The underwriters will receive discounts and commissions of 7.25% of
the gross cash proceeds received by the Company from the sale of
the shares of Series A Convertible Preferred Stock in the Offering.
The Company will issue the Representative a warrant to purchase
150,502 shares of the Company’s common stock (equal to 3%
of the quotient of the gross proceeds from the Offering
divided by $2.99 which was the last closing price per share of the
Company’s common stock on the NYSE American prior to the
execution of the Underwriting Agreement for the Offering),
exercisable at $3.74 per
share. The Company has agreed to reimburse the
Representative for all reasonable and actual out-of-pocket
accountable fees and costs incurred by the Representative in
connection with this Offering up to a maximum of $105,000 in the
aggregate, including the fees and expenses of the
underwriters’ legal counsel. The Company estimates the total
expenses of this Offering, which will be payable by it, excluding
the underwriters’ discounts and commissions, will be
approximately $215,000. The Company intends to use the net
proceeds of the Offering for general working capital.

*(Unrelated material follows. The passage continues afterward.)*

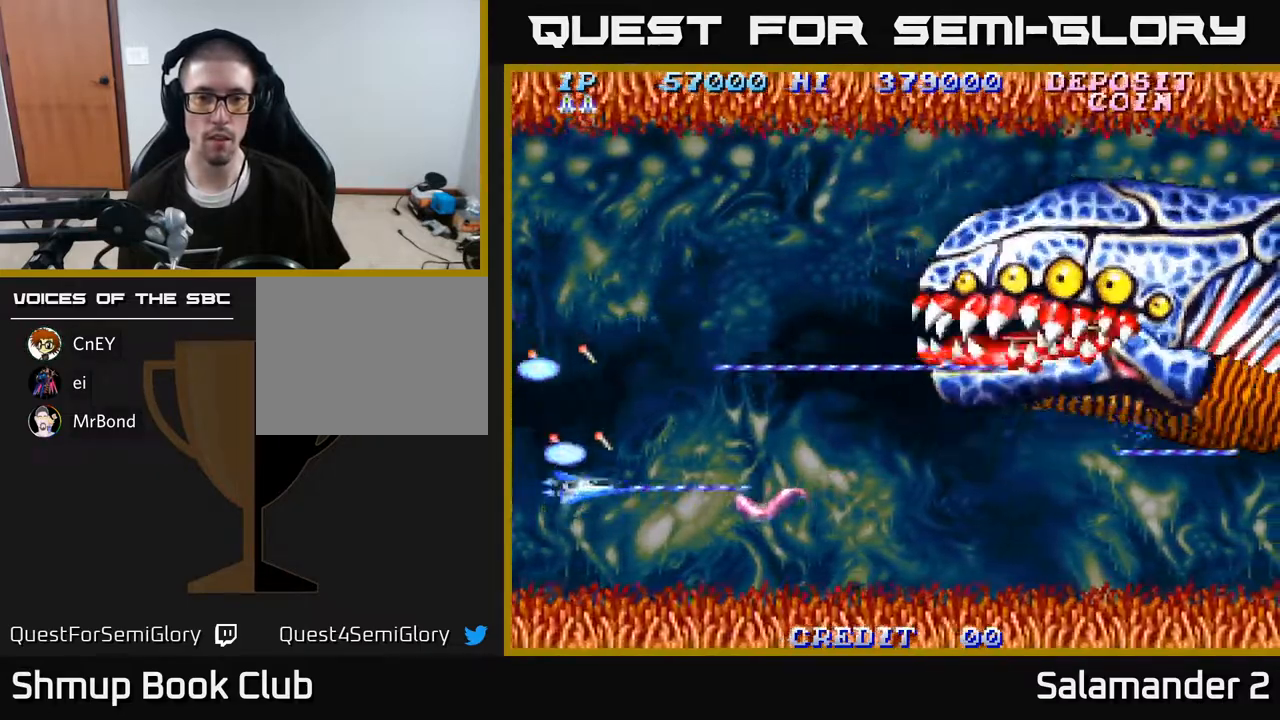
{"buttons": ["A", "DPAD_RIGHT"], "right_stick": "center", "events": [[283, "DPAD_RIGHT", "down"], [400, "DPAD_UP", "up"]]}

The Company and certain of its executive officers have entered into
Lock-Up Agreements with the Representative pursuant to which they
have agreed not to sell, transfer, assign or otherwise dispose of
the shares of the Company’s securities beneficially owned by
them, subject to certain exclusions as set forth therein, for a
period ending 60 days from the closing date of the
Offering.
A copy of the Underwriting Agreement is filed as Exhibit 1.1 to
this Current Report on Form 8-K and is incorporated into this Item
1.01 by reference. The Underwriting Agreement has been included to
provide investors and security holders with information regarding
its terms. It is not intended to provide any other factual
information about the Company. The representations, warranties and
covenants contained in the Underwriting Agreement were made only
for purposes of such agreement and as of specific dates, were
solely for the benefit of the parties to such agreement, and may be
subject to limitations agreed upon by the contracting parties,
including being qualified by confidential disclosures exchanged
between the parties in connection with the execution of the
Underwriting Agreement. The representations and warranties may have
been made for the purposes of allocating contractual risk between
the parties to the agreement instead of establishing these matters
as facts, and may be subject to standards of materiality applicable
to the contracting parties that differ from those applicable to
investors. The foregoing description of the terms of the
Underwriting Agreement does not purport to be complete and is
qualified in its entirety by reference to the Underwriting
Agreement. Investors should review that document as well as the
Registration Statement and Prospectus Supplement for a complete
understanding of the terms and conditions associated with the
Offering.
This Current Report contains forward-looking statements that
involve risk and uncertainties, such as statements related to the
amount of net proceeds expected from the Offering. The risks and
uncertainties involved include various risks detailed in the
Company’s SEC filings from time to time.